Exercise:
In the data that follows, find each line containing "blob" and copy it.

........

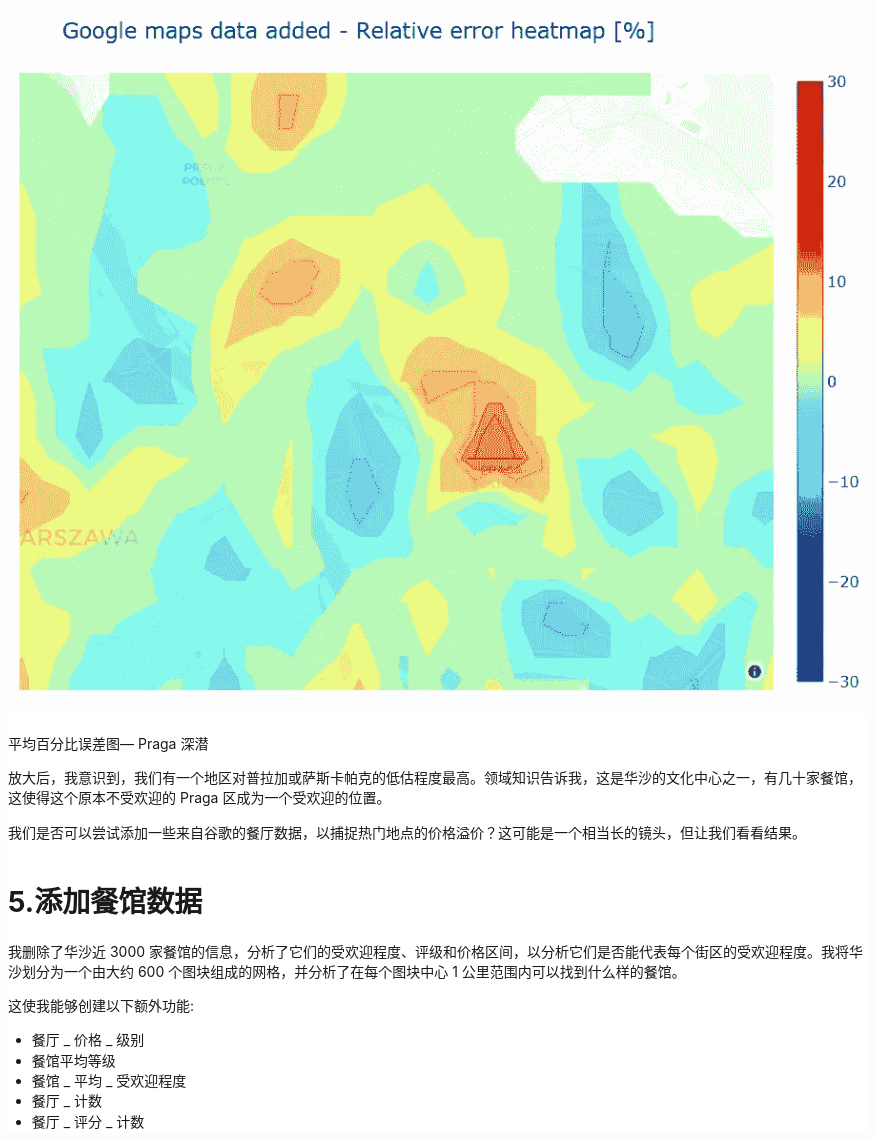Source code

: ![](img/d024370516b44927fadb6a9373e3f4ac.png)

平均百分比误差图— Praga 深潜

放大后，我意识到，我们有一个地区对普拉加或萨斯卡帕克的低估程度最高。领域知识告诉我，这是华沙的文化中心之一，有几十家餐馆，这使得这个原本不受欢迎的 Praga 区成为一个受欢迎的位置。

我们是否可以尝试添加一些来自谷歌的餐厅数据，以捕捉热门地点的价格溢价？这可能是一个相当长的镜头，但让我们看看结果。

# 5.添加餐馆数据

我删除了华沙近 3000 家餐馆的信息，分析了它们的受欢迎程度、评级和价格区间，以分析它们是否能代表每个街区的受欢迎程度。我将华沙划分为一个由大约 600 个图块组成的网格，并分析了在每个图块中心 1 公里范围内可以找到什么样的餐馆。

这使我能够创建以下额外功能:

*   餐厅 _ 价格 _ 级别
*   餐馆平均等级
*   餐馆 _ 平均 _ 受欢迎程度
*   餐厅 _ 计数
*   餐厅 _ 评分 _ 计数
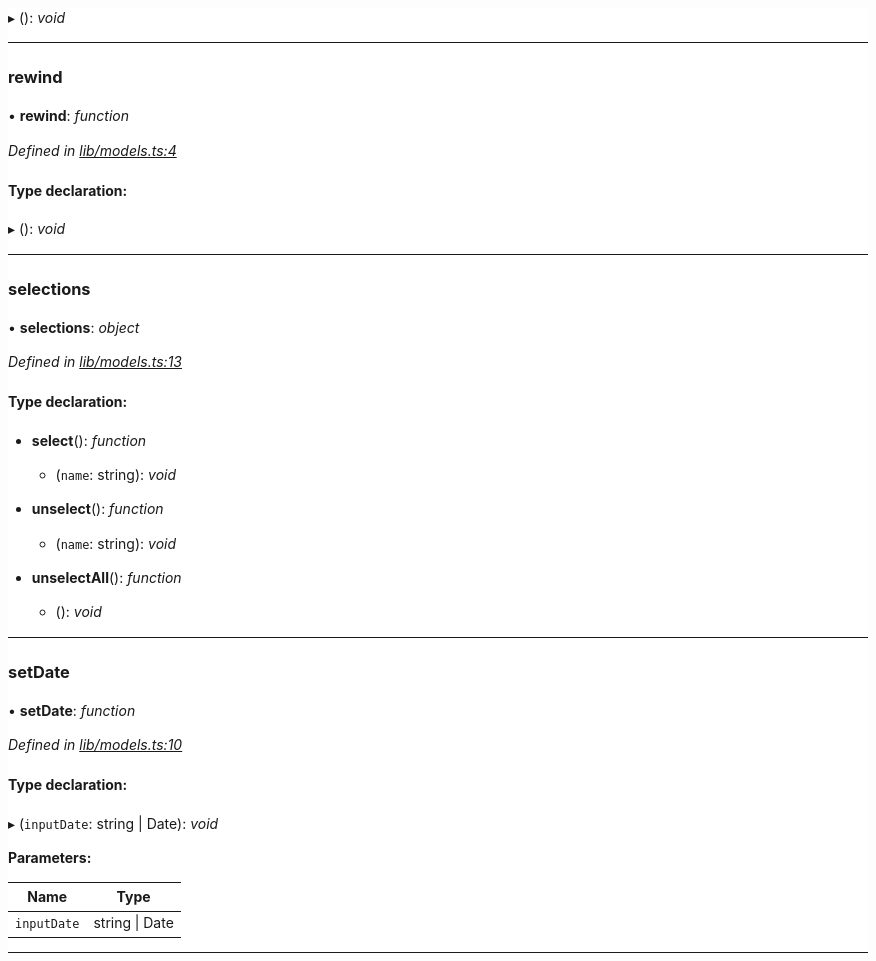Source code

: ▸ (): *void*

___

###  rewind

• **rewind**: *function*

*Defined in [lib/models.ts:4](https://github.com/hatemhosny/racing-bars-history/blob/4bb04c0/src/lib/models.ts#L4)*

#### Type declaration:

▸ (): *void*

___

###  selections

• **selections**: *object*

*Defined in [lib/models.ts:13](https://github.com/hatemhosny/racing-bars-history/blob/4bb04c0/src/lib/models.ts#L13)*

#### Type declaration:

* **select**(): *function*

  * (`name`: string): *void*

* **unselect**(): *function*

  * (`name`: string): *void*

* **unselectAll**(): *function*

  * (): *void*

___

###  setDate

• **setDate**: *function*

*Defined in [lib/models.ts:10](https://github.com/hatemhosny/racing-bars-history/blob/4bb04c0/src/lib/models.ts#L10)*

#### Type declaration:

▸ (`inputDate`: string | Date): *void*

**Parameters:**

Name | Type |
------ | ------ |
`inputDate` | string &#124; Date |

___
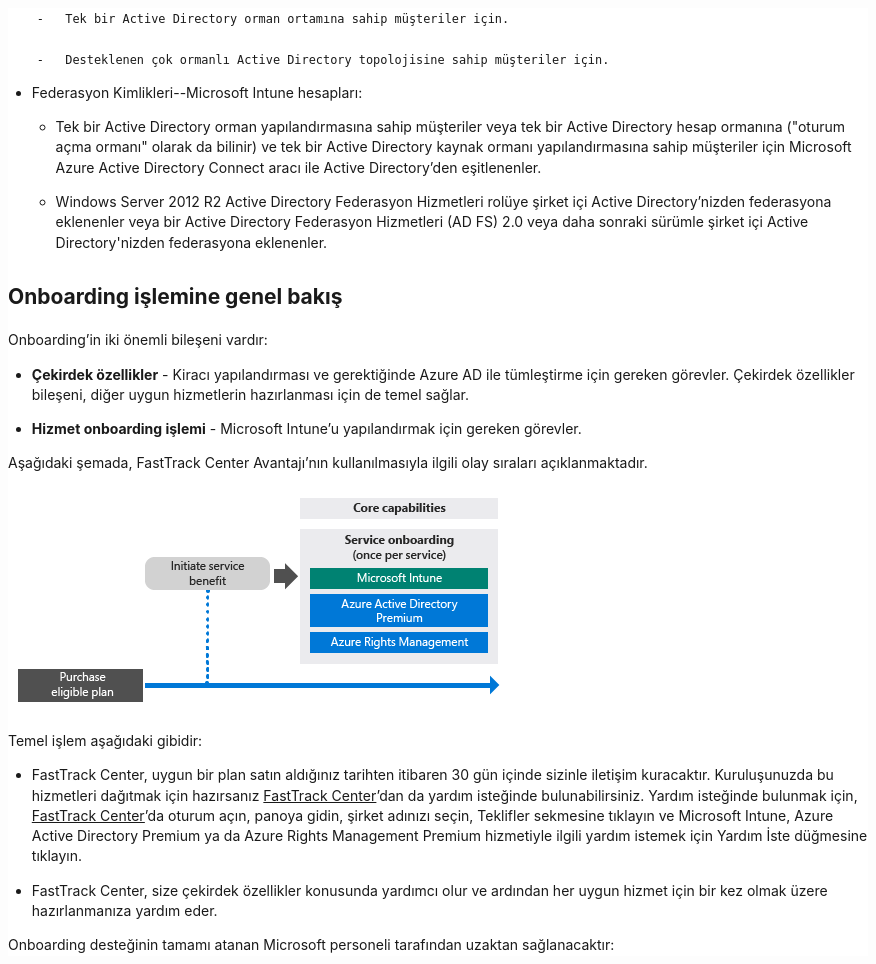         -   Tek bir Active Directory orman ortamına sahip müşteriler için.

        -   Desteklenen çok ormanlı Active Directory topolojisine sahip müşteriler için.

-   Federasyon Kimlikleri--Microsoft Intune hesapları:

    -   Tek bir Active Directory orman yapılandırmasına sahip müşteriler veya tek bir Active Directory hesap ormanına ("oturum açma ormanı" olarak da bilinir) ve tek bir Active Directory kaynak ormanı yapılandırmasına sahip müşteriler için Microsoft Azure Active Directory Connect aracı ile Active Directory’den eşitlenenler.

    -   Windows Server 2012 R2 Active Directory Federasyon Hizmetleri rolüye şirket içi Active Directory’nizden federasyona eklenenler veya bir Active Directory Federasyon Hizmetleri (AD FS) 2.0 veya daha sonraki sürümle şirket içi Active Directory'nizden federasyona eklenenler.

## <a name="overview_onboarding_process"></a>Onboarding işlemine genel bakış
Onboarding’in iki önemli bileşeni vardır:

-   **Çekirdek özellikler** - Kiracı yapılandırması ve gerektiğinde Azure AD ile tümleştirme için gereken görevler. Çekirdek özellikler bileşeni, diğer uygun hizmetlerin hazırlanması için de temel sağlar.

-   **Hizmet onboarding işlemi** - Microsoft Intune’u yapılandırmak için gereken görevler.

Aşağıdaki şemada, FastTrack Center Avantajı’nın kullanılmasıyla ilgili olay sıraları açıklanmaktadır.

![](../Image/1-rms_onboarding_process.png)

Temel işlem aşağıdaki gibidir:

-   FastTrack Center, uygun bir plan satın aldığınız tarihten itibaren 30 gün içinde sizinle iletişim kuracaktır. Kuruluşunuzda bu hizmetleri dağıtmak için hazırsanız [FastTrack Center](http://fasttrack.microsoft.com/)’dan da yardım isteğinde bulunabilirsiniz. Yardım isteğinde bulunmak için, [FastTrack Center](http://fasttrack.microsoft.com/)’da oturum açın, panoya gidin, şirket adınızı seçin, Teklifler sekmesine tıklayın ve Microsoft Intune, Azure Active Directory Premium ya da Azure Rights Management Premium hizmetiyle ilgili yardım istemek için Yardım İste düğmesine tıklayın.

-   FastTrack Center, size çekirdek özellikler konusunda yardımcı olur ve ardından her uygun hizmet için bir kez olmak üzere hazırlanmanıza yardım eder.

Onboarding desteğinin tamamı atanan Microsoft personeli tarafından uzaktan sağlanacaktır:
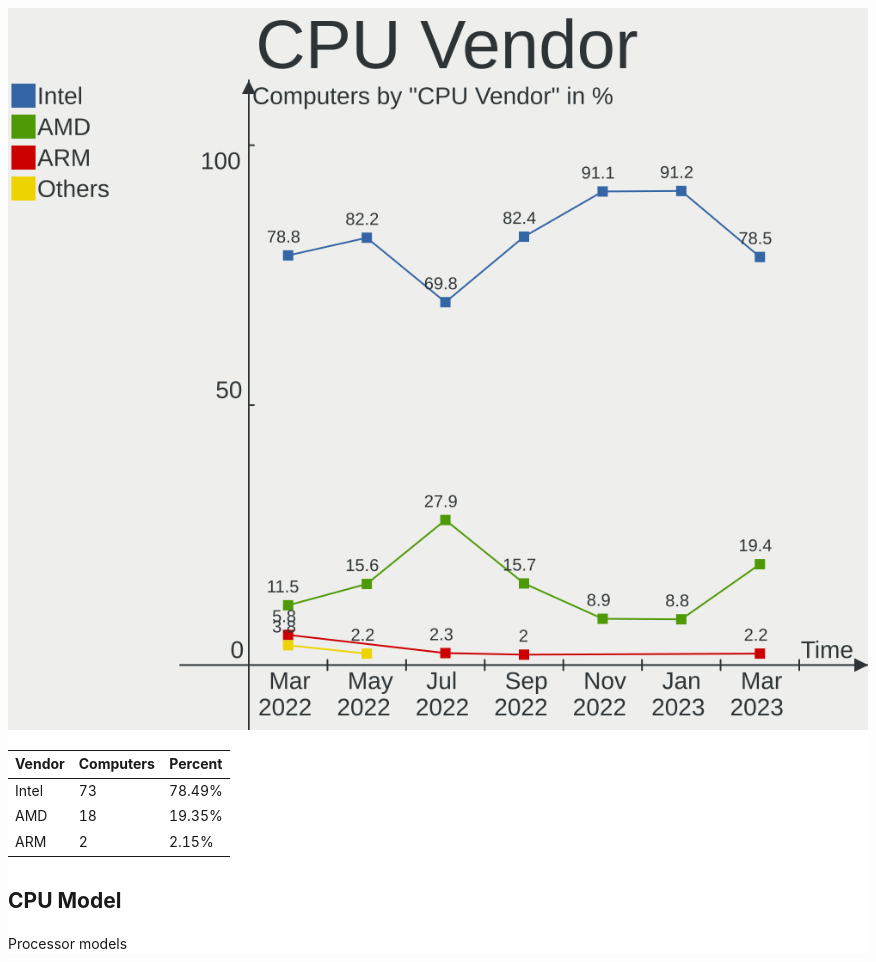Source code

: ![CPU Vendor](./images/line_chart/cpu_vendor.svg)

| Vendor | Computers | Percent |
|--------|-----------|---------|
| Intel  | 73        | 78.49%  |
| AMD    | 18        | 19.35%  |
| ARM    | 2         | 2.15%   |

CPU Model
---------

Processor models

........

Solution to the exercise:
*Defined in [lib/models.ts:4](https://github.com/hatemhosny/racing-bars-history/blob/4bb04c0/src/lib/models.ts#L4)*
*Defined in [lib/models.ts:13](https://github.com/hatemhosny/racing-bars-history/blob/4bb04c0/src/lib/models.ts#L13)*
*Defined in [lib/models.ts:10](https://github.com/hatemhosny/racing-bars-history/blob/4bb04c0/src/lib/models.ts#L10)*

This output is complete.